### Task instructions
An unchanged copy of every record below, without pictures, is the goal.

### Data provided
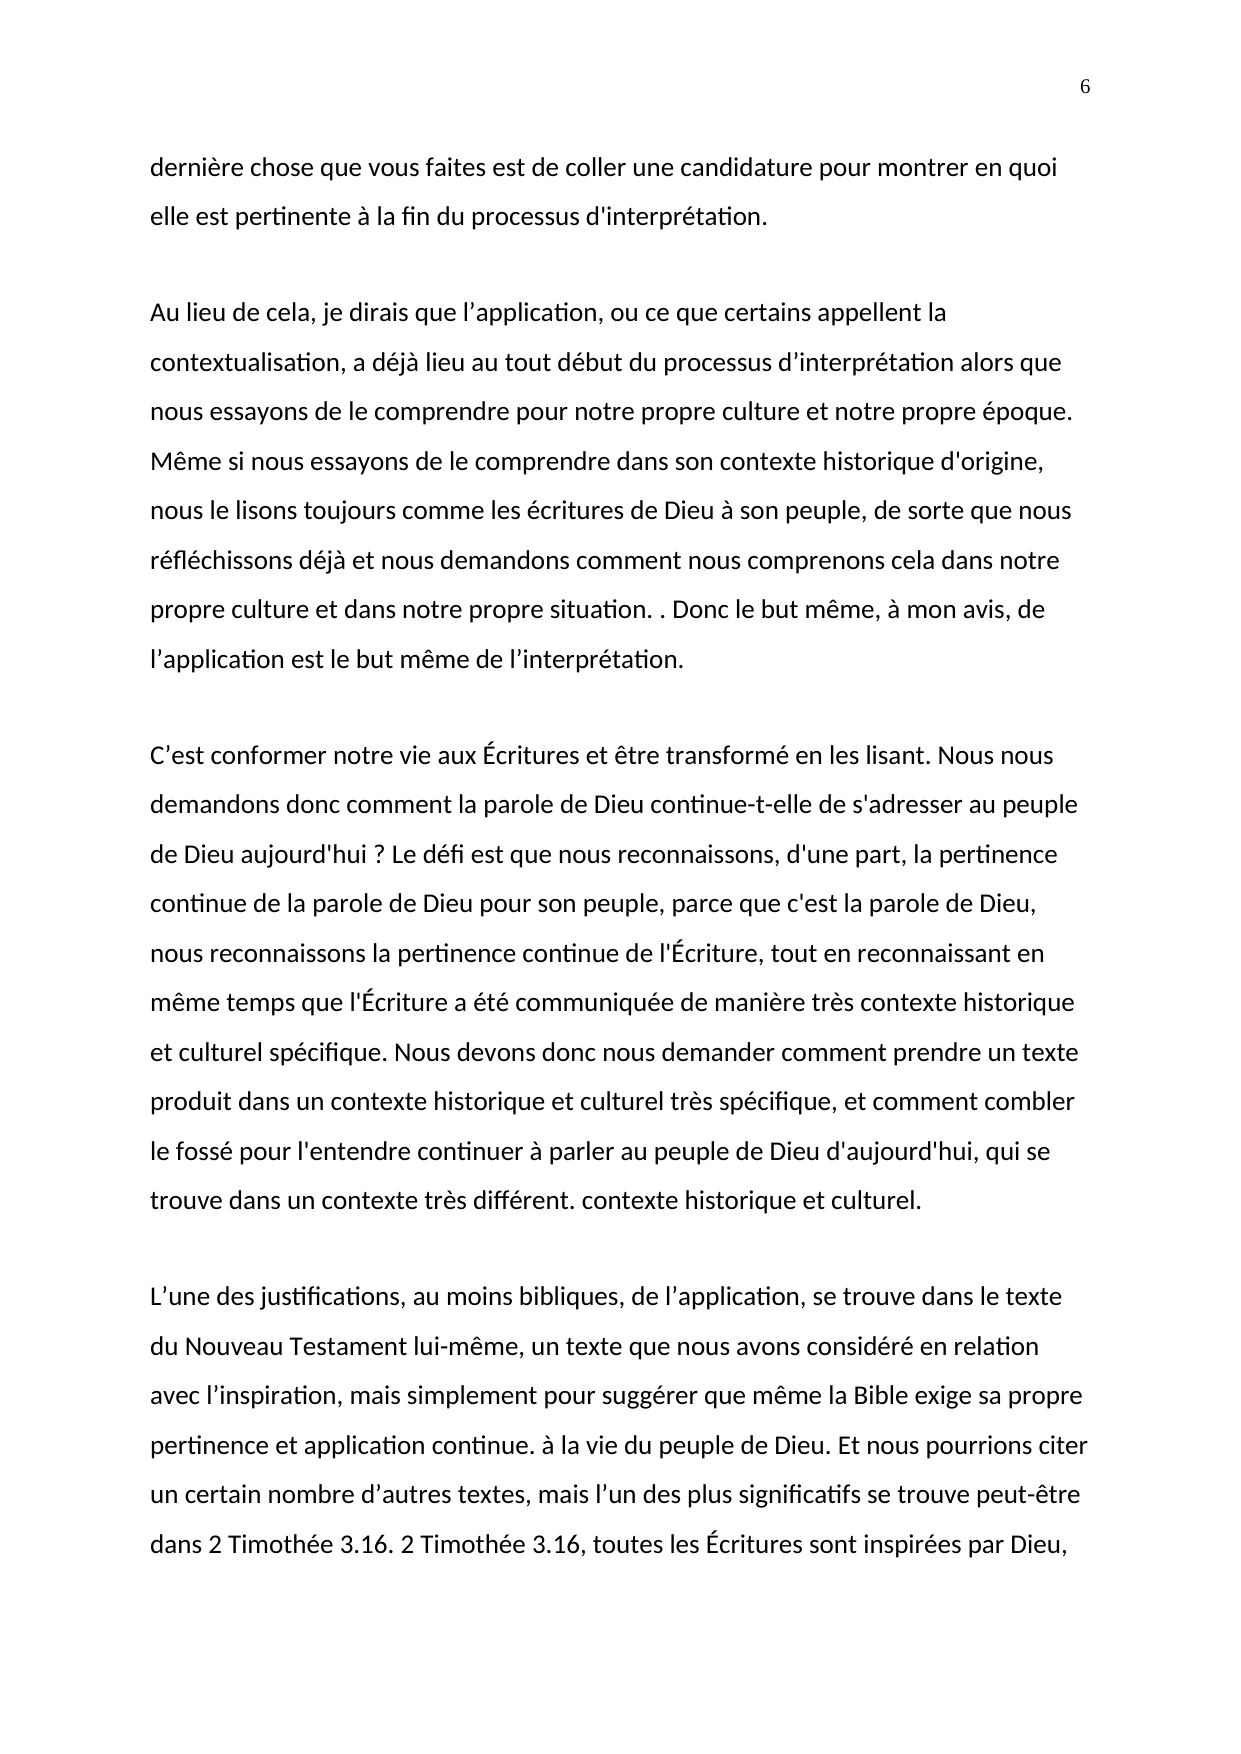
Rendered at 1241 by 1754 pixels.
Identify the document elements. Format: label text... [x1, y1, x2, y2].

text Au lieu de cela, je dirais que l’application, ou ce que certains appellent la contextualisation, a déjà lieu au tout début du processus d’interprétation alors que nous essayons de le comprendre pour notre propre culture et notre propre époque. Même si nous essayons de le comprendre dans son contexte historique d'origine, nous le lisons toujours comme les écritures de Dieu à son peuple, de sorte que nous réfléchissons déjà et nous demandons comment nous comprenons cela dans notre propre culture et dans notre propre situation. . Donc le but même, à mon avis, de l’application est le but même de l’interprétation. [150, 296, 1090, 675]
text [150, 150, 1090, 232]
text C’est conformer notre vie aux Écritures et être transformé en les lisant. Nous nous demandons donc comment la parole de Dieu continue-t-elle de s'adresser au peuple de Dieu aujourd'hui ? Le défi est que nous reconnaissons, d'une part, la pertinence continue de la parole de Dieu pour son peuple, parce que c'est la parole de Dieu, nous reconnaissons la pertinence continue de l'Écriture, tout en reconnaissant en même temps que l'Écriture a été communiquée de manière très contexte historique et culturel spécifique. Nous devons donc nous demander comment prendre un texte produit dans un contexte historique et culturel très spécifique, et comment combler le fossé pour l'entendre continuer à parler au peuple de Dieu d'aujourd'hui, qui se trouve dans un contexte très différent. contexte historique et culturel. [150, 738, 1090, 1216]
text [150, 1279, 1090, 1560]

### Output below
Rendered at 1241 by 1754 pixels.
Identify the document elements. Format: label text... [x1, y1, x2, y2].

text Au lieu de cela, je dirais que l’application, ou ce que certains appellent la contextualisation, a déjà lieu au tout début du processus d’interprétation alors que nous essayons de le comprendre pour notre propre culture et notre propre époque. Même si nous essayons de le comprendre dans son contexte historique d'origine, nous le lisons toujours comme les écritures de Dieu à son peuple, de sorte que nous réfléchissons déjà et nous demandons comment nous comprenons cela dans notre propre culture et dans notre propre situation. . Donc le but même, à mon avis, de l’application est le but même de l’interprétation. [150, 296, 1090, 675]
text [150, 150, 1090, 232]
text C’est conformer notre vie aux Écritures et être transformé en les lisant. Nous nous demandons donc comment la parole de Dieu continue-t-elle de s'adresser au peuple de Dieu aujourd'hui ? Le défi est que nous reconnaissons, d'une part, la pertinence continue de la parole de Dieu pour son peuple, parce que c'est la parole de Dieu, nous reconnaissons la pertinence continue de l'Écriture, tout en reconnaissant en même temps que l'Écriture a été communiquée de manière très contexte historique et culturel spécifique. Nous devons donc nous demander comment prendre un texte produit dans un contexte historique et culturel très spécifique, et comment combler le fossé pour l'entendre continuer à parler au peuple de Dieu d'aujourd'hui, qui se trouve dans un contexte très différent. contexte historique et culturel. [150, 738, 1090, 1216]
text [150, 1279, 1090, 1560]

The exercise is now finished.